Sir Donald Irvine, on the other hand, had nothing but his e-mail address at the bottom of his review in The Lancet. Tallis is not kind to the General Medical Council (GMC), and is frankly uncomplimentary about Irvine, who was its President during the GMC's turbulent times. Irvine is, one could say ‘in turn’, more than frank about his view of Tallis.
Now, that is the best purpose of book reviews. It would be a boring old world if books were handed only to one's friends, for them to pat you on the back so you could, in due time, return the compliment. Or if book reviews did nothing more than list the contents, worry about the way some of the illustrations had reproduced, and find a couple of hanging participles. But I would have felt easier if Sir Donald had let slip somewhere that, in a book subtitled, ‘medicine and its discontents’, he himself was one of Tallis's causes of discontent. Irvine's ‘evolution of a patient-centred culture of professionalism’ simply does not fit with Tallis's thesis.
Stuart Derbyshire, described as assistant professor at the University of Pittsburgh Medical Center, wrote the BMJ's review. For me, it was the best review — in other words, it reflected my own view. Tallis, says Irvine, thinks that most of ‘the ills of medicine today … are beyond the responsibility of doctors’. Not just that — they are also largely beyond their control.

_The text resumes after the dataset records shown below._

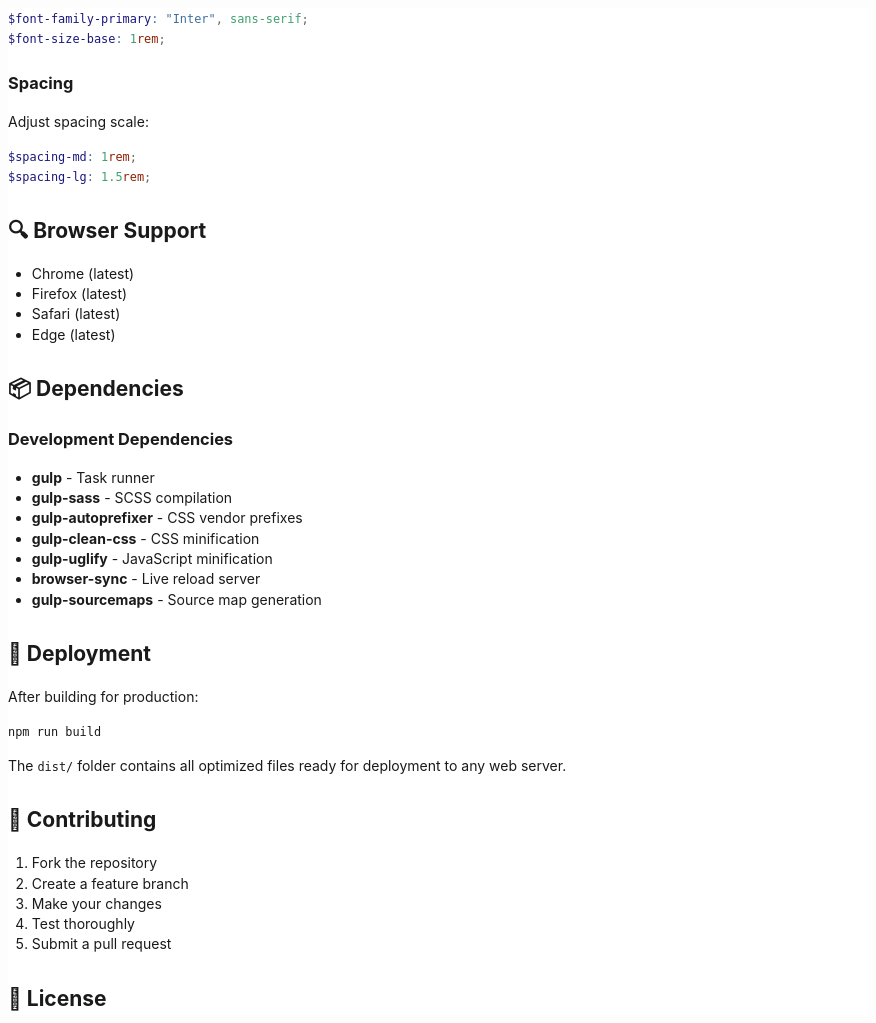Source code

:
 ```scss
$font-family-primary: "Inter", sans-serif;
$font-size-base: 1rem;
```

### Spacing

Adjust spacing scale:

```scss
$spacing-md: 1rem;
$spacing-lg: 1.5rem;
```

## 🔍 Browser Support

- Chrome (latest)
- Firefox (latest)
- Safari (latest)
- Edge (latest)

## 📦 Dependencies

### Development Dependencies

- **gulp** - Task runner
- **gulp-sass** - SCSS compilation
- **gulp-autoprefixer** - CSS vendor prefixes
- **gulp-clean-css** - CSS minification
- **gulp-uglify** - JavaScript minification
- **browser-sync** - Live reload server
- **gulp-sourcemaps** - Source map generation

## 🚀 Deployment

After building for production:

```bash
npm run build
```

The `dist/` folder contains all optimized files ready for deployment to any web server.

## 🤝 Contributing

1. Fork the repository
2. Create a feature branch
3. Make your changes
4. Test thoroughly
5. Submit a pull request

## 📄 License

Derbyshire wonders how doctors have ‘provided so little resistance to the multitude of attacks against their profession’. I venture that it is partly due to powerful doctor–politicians, such as Irvine, if only because they took the stand: ‘If we don't do it, they'll do it for us’. If I take issue with Tallis, it is that he is too uncritical of evidence-based medicine, and completely uncritical of clinical governance — the latter, in my view, being the prime example of ‘if we don't…’.
Not that any of this matters: not only did Bush gain a second term; he won the popular vote.
- © British Journal of General Practice, 2004.